Defining one’s position is hard. It requires to know what we stand for and to be able to keep that stance.
The first one requires introspection and the ability to sense what is right for us. The second one requires to have a way to act upon the tension between our sense that something is right for us and the doubt that appears when others have a different position.
The challenge grows, when we can see that the others are right to believe what they believe.
Take for example theories in the realm of communication and self-development. There is a large community of people who claim that with Neuro-linguistic programming (NLP) they can help people to achieve specific goals in life. At the same time, there is a large community that has set itself up to dispute the scientific foundations of the model. Once the model was transformed into a business tool used to shape communication, a different community started using the model to achieve their goals in seeking to influence others. This again created a community rejecting that approach.
What I learned from observing these groups during the last years, is how useless it is to seek to persuade everyone. Even more so when persuasion involves telling others how good an idea is. Once an idea is out in the world, people take it up, use it and so it transforms itself.
This learning helped me develop my relationship with the Process Communication Model I’ve been using for several years now. It’s a model which was also determined through research in the realm of psychotherapy to then evolve as a business tool.
Independently from the model itself, there is a question as to how those using a model position themselves.
Establishing the model in different worlds established different approaches to it. The economic desires linked to developing a business tool transformed the academic or intellectual discussion about the model to an economic one based on the economic models and worldviews of those involved.
The economic models of the past were to become the largest and win the market in that way. We’ve seen this in the past for example in the car industry where individual brands were fighting to be the biggest. It has led to all kinds of systems to protect one’s brand and invest in legal or domination fights with other brands. It’s the belief to be the one and only solution and leads to a righteous attitude.
Today’s economic models progress in a different direction. Globalization and the felt need to continue to grow and benefit from the effect of scale has changed this attitude somewhat as the car industry now finds itself developing common systems and platforms. None of the brands has enough leverage to create the solutions of the future on their own. The need to survive in their competitive market has led to a need to cooperate.
Both of these economic models are based on the idea that the market place in one to fight against one another, to seek domination.
None of them trust their customers enough to make a choice that is right for them.

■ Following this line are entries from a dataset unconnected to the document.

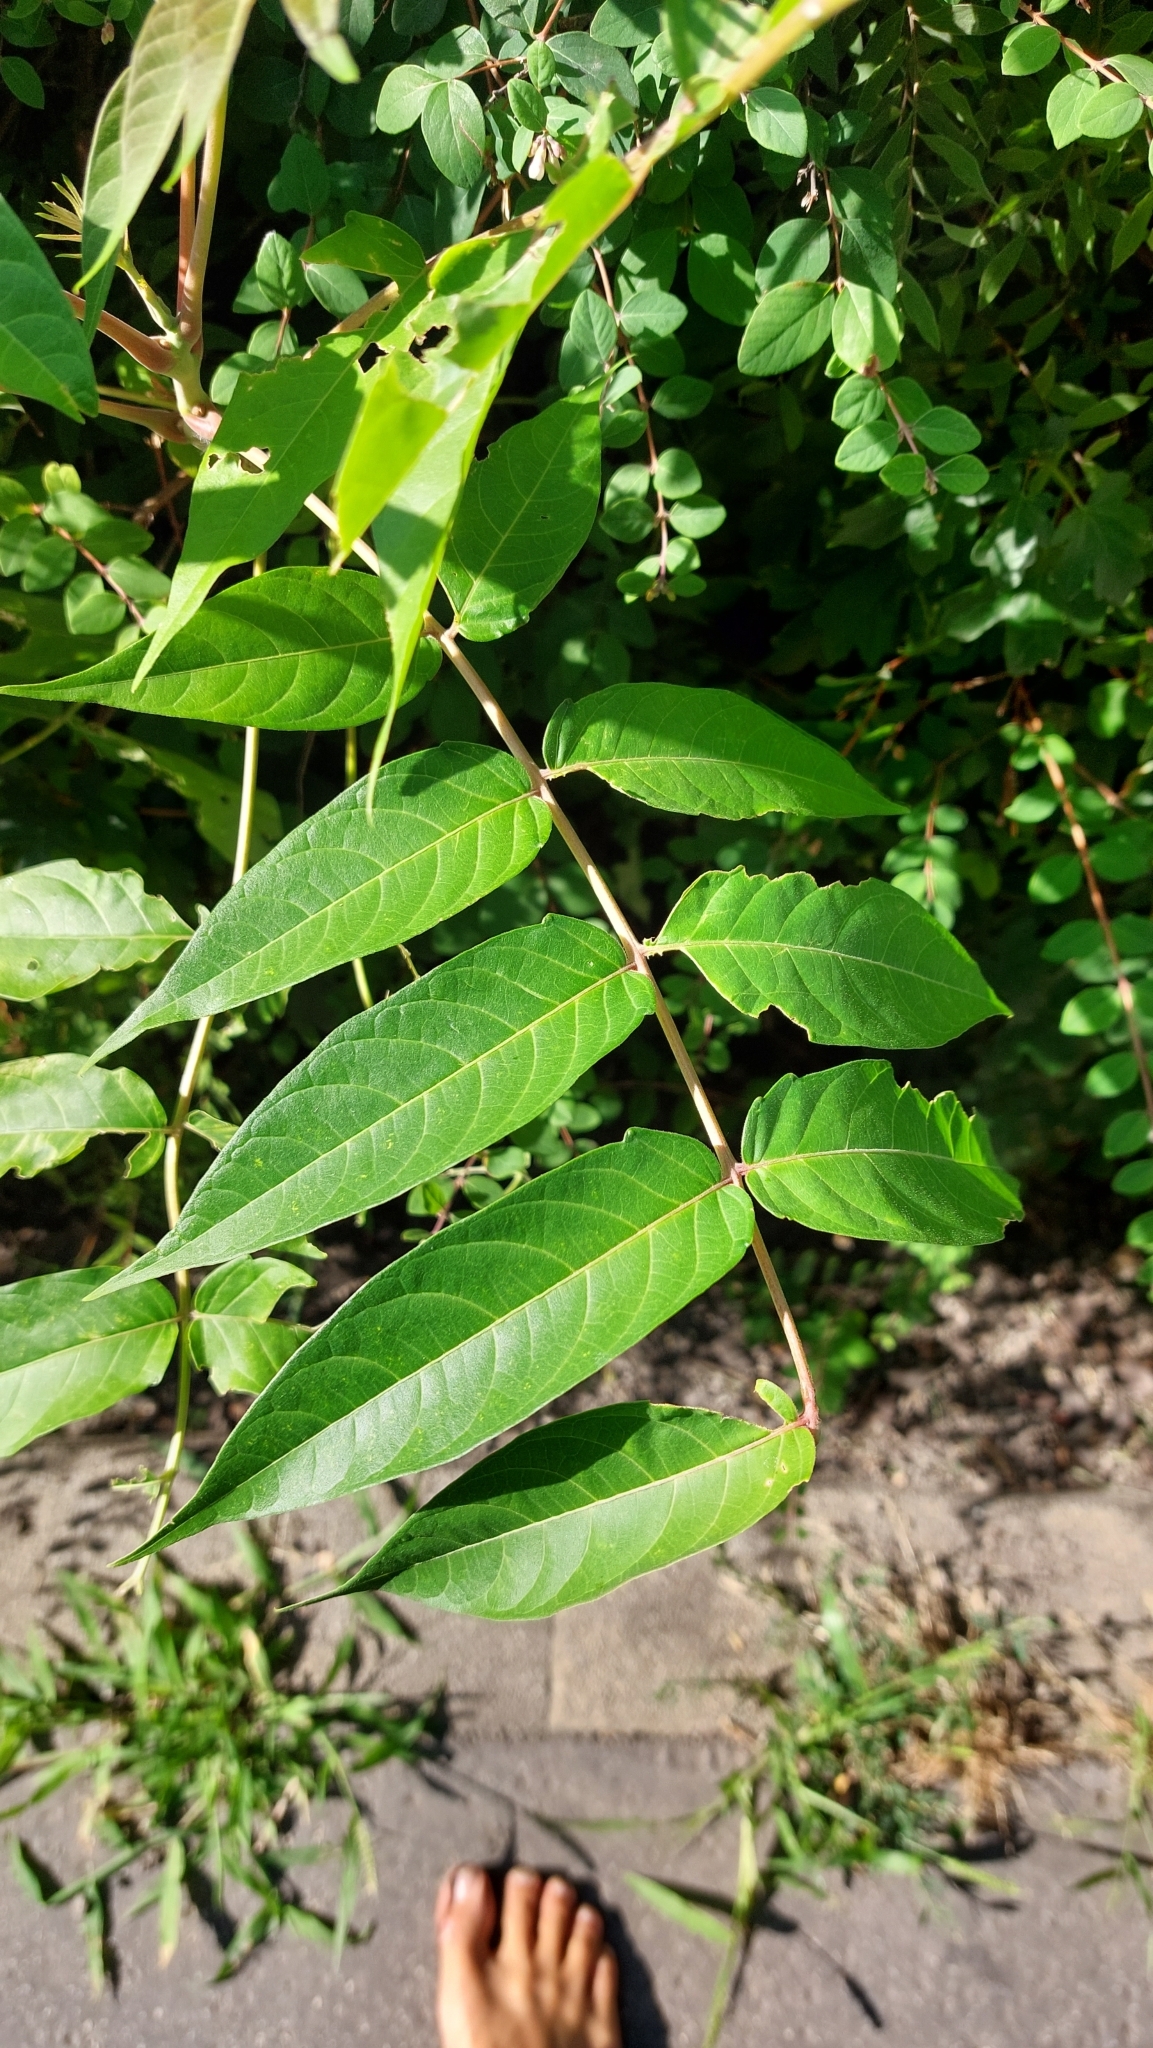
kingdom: Plantae
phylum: Tracheophyta
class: Magnoliopsida
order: Sapindales
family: Simaroubaceae
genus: Ailanthus
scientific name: Ailanthus altissima
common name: Tree-of-heaven
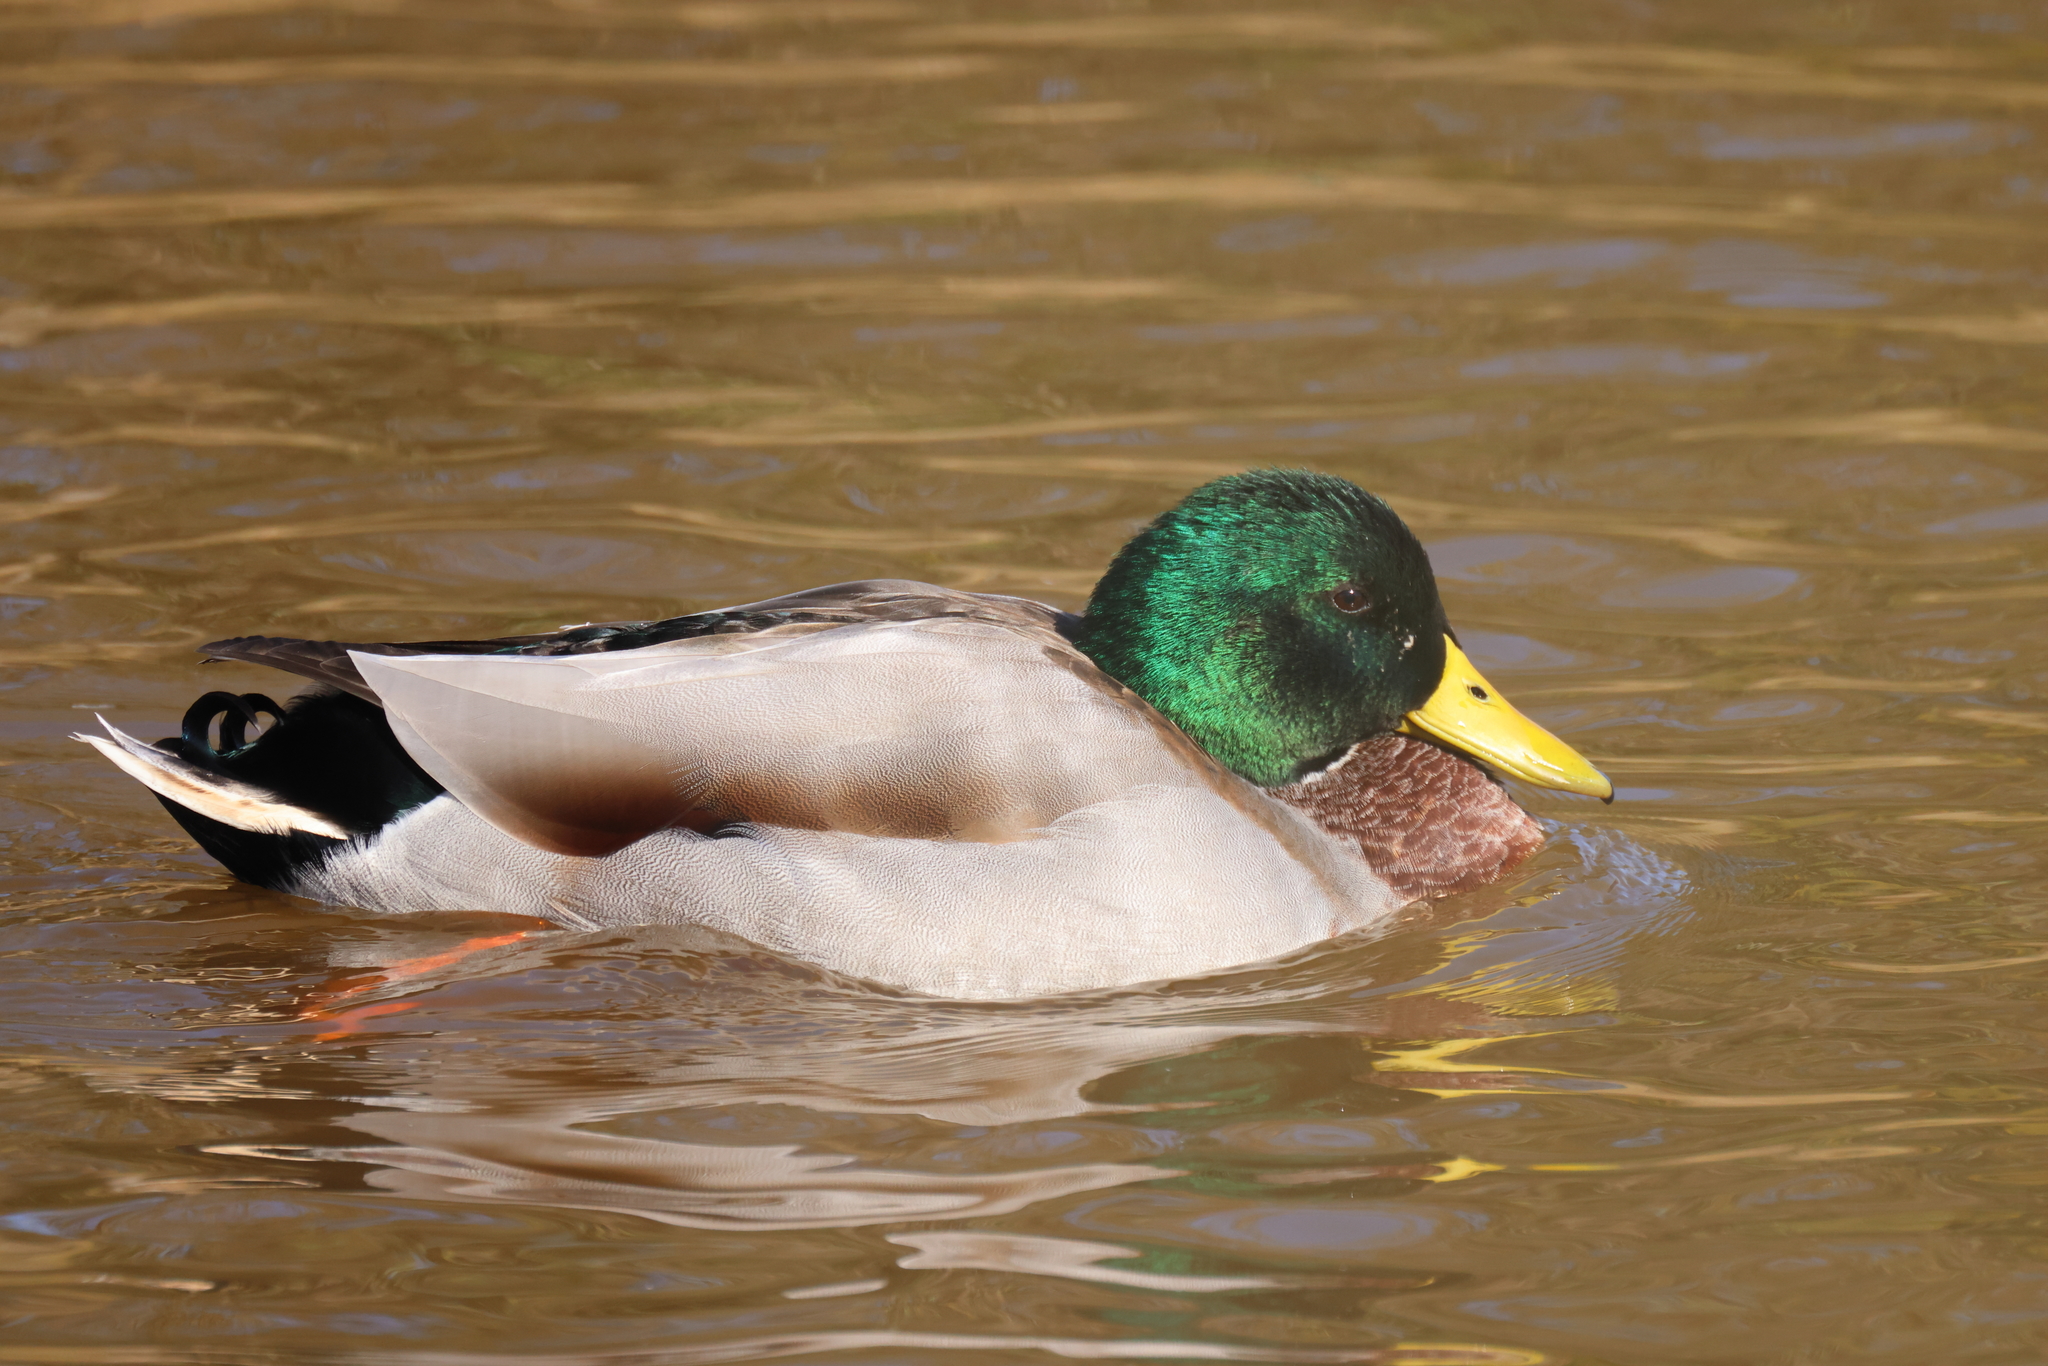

It’s difficult for them to accept that their ideas might not be right for everyone or only serve a specific market. It’s still difficult to accept that diversity exists.
There is a clear gap to the connection economy and the effects of globalization establishing the need for cooperation.
The invitation here is to not only look at the position we take up but also how we establish this position.
Position doesn’t work without intention and the posture it implies, nor without the actions allowing others to build trust.
Trust is essential to establish a relationship with an audience and customers.
The trust needed lies in the posture and the reliability of the position. It fails to establish itself if position, posture, and actions don’t correspond with one another.
This doesn’t change the quality of the product or the model.
What position, posture and action impact are a products ability to be seen as trustworthy. They select the audience.